Tuesday, July 16
Today we woke up to have breakfast and to be ready to leave by 7:50 for check-out. Some people seem to have adjusted to the time difference already, while others are struggling to get to sleep at night, and before leaving the hotel most people exchanged money for RMB (the Chinese currency). Today the sky was cloudless due to yesterday’s heavy rain, so everyone put on sunscreen. It wasn’t too hot, but extra water was definitely essential.
Once the bus arrived at the hotel, we took a short drive over to Tiananmen’s Square, where one can see Chairman Mao’s dead body after waiting in line for one or two hours! Apparently, a group cannot stand too long in one place or else the police may get suspicious, so we kept on the move. Tiananmen’s Square is the largest in the world and there are so many monuments and buildings of national significance, such as the National Museum and the monument to the People’s Liberation Army, but the most interesting thing was that a few random strangers approached the group wanting to take pictures with us – visible foreigners.
Next, we went to the Forbidden City, which was just a few steps away from the square. The Forbidden City, itself, is surrounded by a wall, a moat, and several gatehouses. After getting the tickets, the royal glory of the Forbidden City hit us with the classic Asian architecture of curved roofs and red-and-gold imperial colors with dragon motifs. The city has been restored several times throughout its history because it has always been built out of wood for quick construction in 15 years; much of it has been burned to the ground several times. As a result, numerous gigantic metal cauldrons holding water have been placed around the palace for fire emergencies.
We strolled the city for quite a while, learning more and more of the City’s extensive history and the various stories behind it. So by the time we reached the Forbidden Garden at the far end of the City, we were all tired of walking and ready for lunch. Unfortunately, we were going to have to go straight to the airport to catch our flight in time. After arriving in the airport and checking in our bags, though, the students were separated into groups of three or four, given 200 RMB (roughly 30 dollars), and told to meet in front of the security check 25 minutes later. Most of the groups ended up going to Burger King because they knew of its reliable quickness and cheapness; it wasn’t the healthiest lunch, but at least it was something.

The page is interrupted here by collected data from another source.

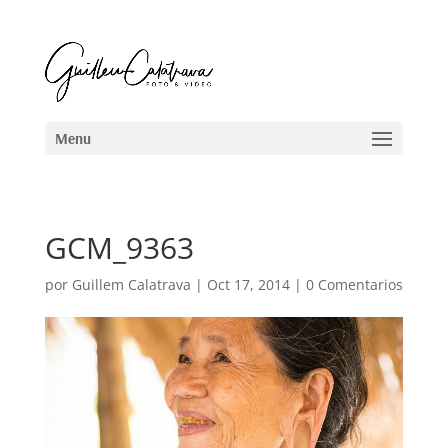
GCM_9363
por
Guillem Calatrava
|
Oct 17, 2014
|
0 Comentarios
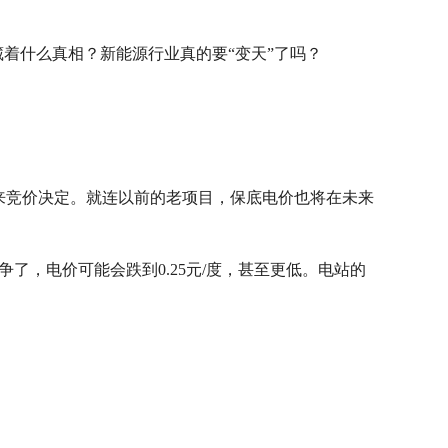
藏着什么真相？新能源行业真的要“变天”了吗？
。
场来竞价决定。就连以前的老项目，保底电价也将在未来
了，电价可能会跌到0.25元/度，甚至更低。电站的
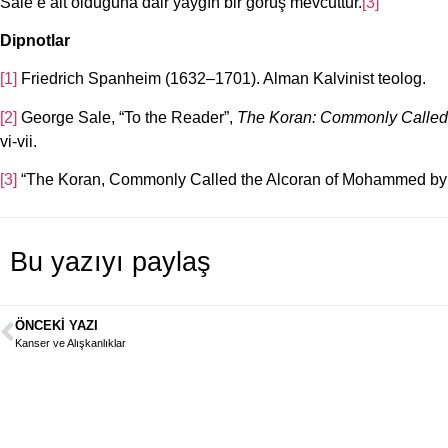
Sale’e ait olduğuna dair yaygın bir görüş mevcuttur.
[3]
Dipnotlar
[1]
Friedrich Spanheim (1632–1701). Alman Kalvinist teolog.
[2]
George Sale, “To the Reader”,
The Koran: Commonly Called
vi-vii.
[3]
“The Koran, Commonly Called the Alcoran of Mohammed by G
Bu yazıyı paylaş
ÖNCEKI YAZI
Kanser ve Alışkanlıklar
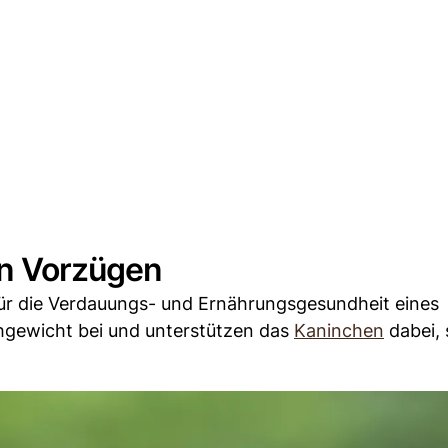
en Vorzügen
für die Verdauungs- und Ernährungsgesundheit eines
chgewicht bei und unterstützen das
Kaninchen
dabei, 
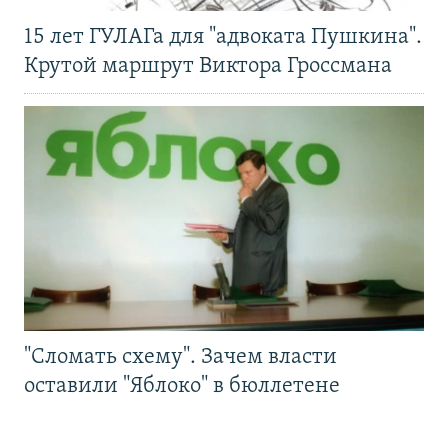
15 лет ГУЛАГа для "адвоката Пушкина".
Крутой маршрут Виктора Гроссмана
"Сломать схему". Зачем власти
оставили "Яблоко" в бюллетене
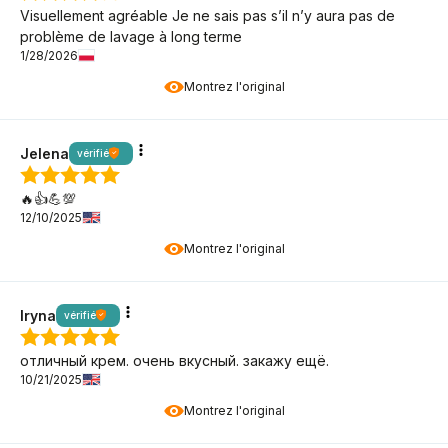
Visuellement agréable Je ne sais pas s’il n’y aura pas de
problème de lavage à long terme
1/28/2026
Montrez l'original
Jelena
vérifié
🔥👍️💪💯
12/10/2025
Montrez l'original
Iryna
vérifié
отличный крем. очень вкусный. закажу ещё.
10/21/2025
Montrez l'original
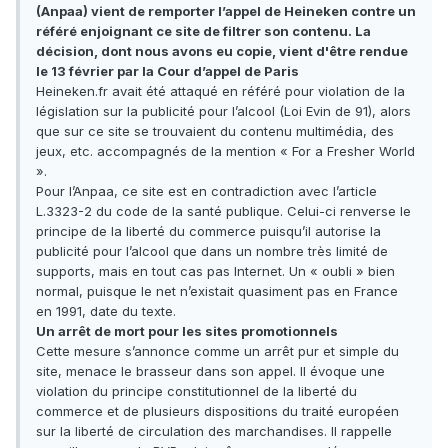
(Anpaa) vient de remporter l’appel de Heineken contre un
référé enjoignant ce site de filtrer son contenu. La
décision, dont nous avons eu copie, vient d'être rendue
le 13 février par la Cour d’appel de Paris
Heineken.fr avait été attaqué en référé pour violation de la
législation sur la publicité pour l’alcool (Loi Evin de 91), alors
que sur ce site se trouvaient du contenu multimédia, des
jeux, etc. accompagnés de la mention « For a Fresher World
».
Pour l’Anpaa, ce site est en contradiction avec l’article
L.3323-2 du code de la santé publique. Celui-ci renverse le
principe de la liberté du commerce puisqu’il autorise la
publicité pour l’alcool que dans un nombre très limité de
supports, mais en tout cas pas Internet. Un « oubli » bien
normal, puisque le net n’existait quasiment pas en France
en 1991, date du texte.
Un arrêt de mort pour les sites promotionnels
Cette mesure s’annonce comme un arrêt pur et simple du
site, menace le brasseur dans son appel. Il évoque une
violation du principe constitutionnel de la liberté du
commerce et de plusieurs dispositions du traité européen
sur la liberté de circulation des marchandises. Il rappelle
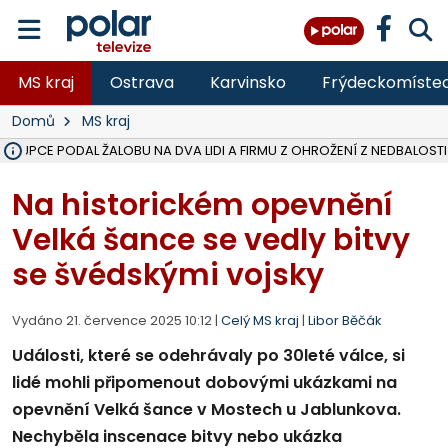
MS kraj
Ostrava
Karvinsko
Frýdeckomíste
Domů
MS kraj
ÁSTUPCE PODAL ŽALOBU NA DVA LIDI A FIRMU Z OHROŽENÍ Z NEDBALOSTI
NA SLEZSKÉ HARTĚ PŘIBYLO SINIC, VODA MÁ HORŠÍ KVALITU, HYGIENI
NA BÍLOVECKÝCH NOVÝCH DVORECH SE PO 84 LETECH ROZTOČILY L
KARVINSKÉ MOŘE ZÍSKÁ NOVÉ GASTRO ZÁZEMÍ S VYHLÍDKOVOU TER
REKONSTRUKCE MATEŘSKÉ ŠKOLY V CHLEBIČOVĚ MÍŘÍ DO FINÁLE, VÍ
CYKLISTU (74) SRAZIL V BRUNTÁLU KAMION, JE V OHROŽENÍ ŽIVOTA,
POLICIE HLEDÁ PŘÍPADNÉ SVĚDKY, KTEŘÍ POMŮŽOU OBJASNIT PRŮ
MS KRAJ DOKONČIL OPRAVU SILNICE MEZI VRBNEM A HEŘMANOVICEM
SMVAK NABÍZÍ V DOBĚ SUCHA VODU OBCÍM A FIRMÁM, CISTERNY JE
F-M POKRAČUJE V INSTALACI FOTOVOLTAICKÝCH ELEKTRÁREN, REP
SENIOR AKADEMIE V OPAVĚ ZAHÁJILA DALŠÍ BĚH, REPORTÁŽ NA POL
PLANETÁRIUM V OSTRAVĚ CHYSTÁ POZOROVÁNÍ ČÁSTEČNÉHO ZATMĚ
OPRAVA ULIC V HAVÍŘOVĚ UKONČÍ NELEGÁLNÍ PARKOVÁNÍ VE VNI
V HAVÍŘOVĚ SE TĚŽCE ZRANIL MOTORKÁŘ PO SRÁŽCE S AUTEM, INF
TRAGICKÁ SRÁŽKA VLAKU S KAMIONEM V DOLNÍ LUTYNI Z LEDNA 
Na historickém opevnění
Velká šance se vedly bitvy
se švédskými vojsky
Vydáno 21. července 2025 10:12 |
Celý MS kraj
|
Libor Běčák
Události, které se odehrávaly po 30leté válce, si
lidé mohli připomenout dobovými ukázkami na
opevnění Velká šance v Mostech u Jablunkova.
Nechyběla inscenace bitvy nebo ukázka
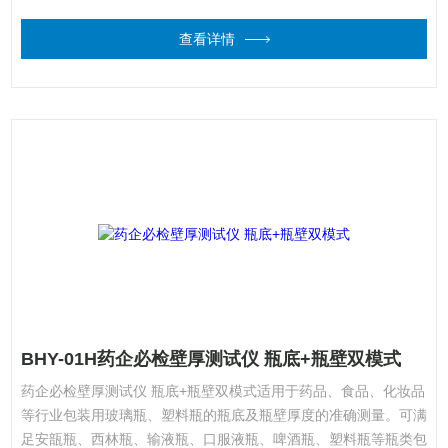
查看详情
BHY-01H药企必检壁厚测试仪 瓶底+瓶壁双模式
药企必检壁厚测试仪 瓶底+瓶壁双模式适用于药品、食品、化妆品
等行业包装用玻璃瓶、塑料瓶的瓶底及瓶壁厚度的准确测量。可满
足安瓿瓶、西林瓶、输液瓶、口服液瓶、啤酒瓶、塑料瓶等瓶类包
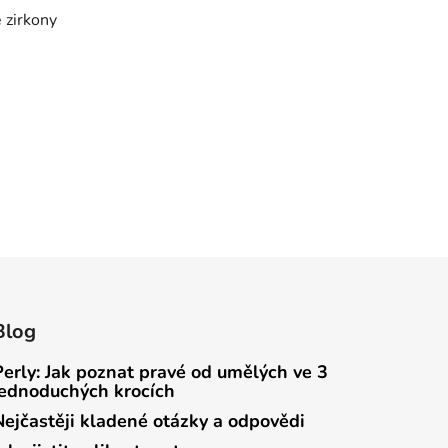
e zirkony
Blog
Perly: Jak poznat pravé od umělých ve 3
jednoduchých krocích
Nejčastěji kladené otázky a odpovědi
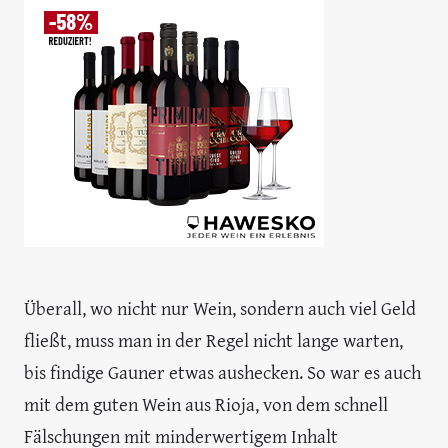
Überall, wo nicht nur Wein, sondern auch viel Geld
fließt, muss man in der Regel nicht lange warten,
bis findige Gauner etwas aushecken. So war es auch
mit dem guten Wein aus Rioja, von dem schnell
Fälschungen mit minderwertigem Inhalt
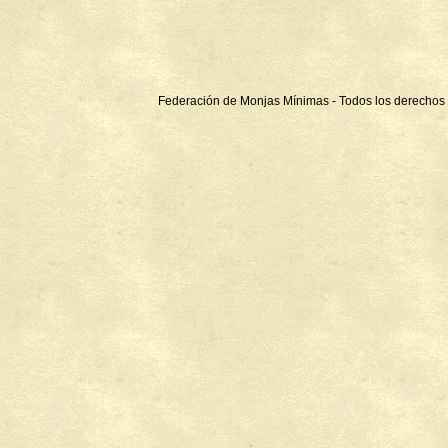
Federación de Monjas Mínimas - Todos los derechos 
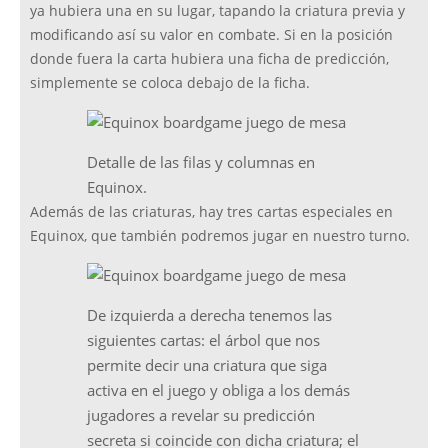
ya hubiera una en su lugar, tapando la criatura previa y
modificando así su valor en combate. Si en la posición
donde fuera la carta hubiera una ficha de predicción,
simplemente se coloca debajo de la ficha.
Detalle de las filas y columnas en
Equinox.
Además de las criaturas, hay tres cartas especiales en
Equinox, que también podremos jugar en nuestro turno.
De izquierda a derecha tenemos las
siguientes cartas: el árbol que nos
permite decir una criatura que siga
activa en el juego y obliga a los demás
jugadores a revelar su predicción
secreta si coincide con dicha criatura; el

All went smoothly through security, and the plane took off on time. We departed Beijing at around three o’clock and landed in Kunming at around six. Both airports had several grand, sweeping rooms and were very clean and well organized (for airports). Everyone got their luggage in a matter of minutes and the bus was punctual, as well.
Kunming is a city of a couple million people, small by Chinese standards, and so it is quite different than Beijing. There aren’t as many skyscrapers or pollution, and temperatures range from the low 70s to the high 80s. The hotel we’re staying in is pretty nice; it has a convenience store, TVs in every room, AC, and hosts periodic weddings or post-wedding celebrations.
After arriving in the hotel at around seven, we went straight to dinner across the street to a restaurant called Aladdin, and were introduced to a special dish of the Yunnan province that was basically sticky rice noodles. One interesting custom that I learned during dinner was that they usually only serve hot drinks such as steaming water or tea because some think that cold drinks make you “infertile.” After dinner, we all went back to the hotel and began to settle into our rooms. For the rest of the night, students were given some time to relax, take showers, and prepare to meet the Chinese students for tomorrow. Everyone was in their rooms by ten o’clock and we all tried to get some well deserved sleep.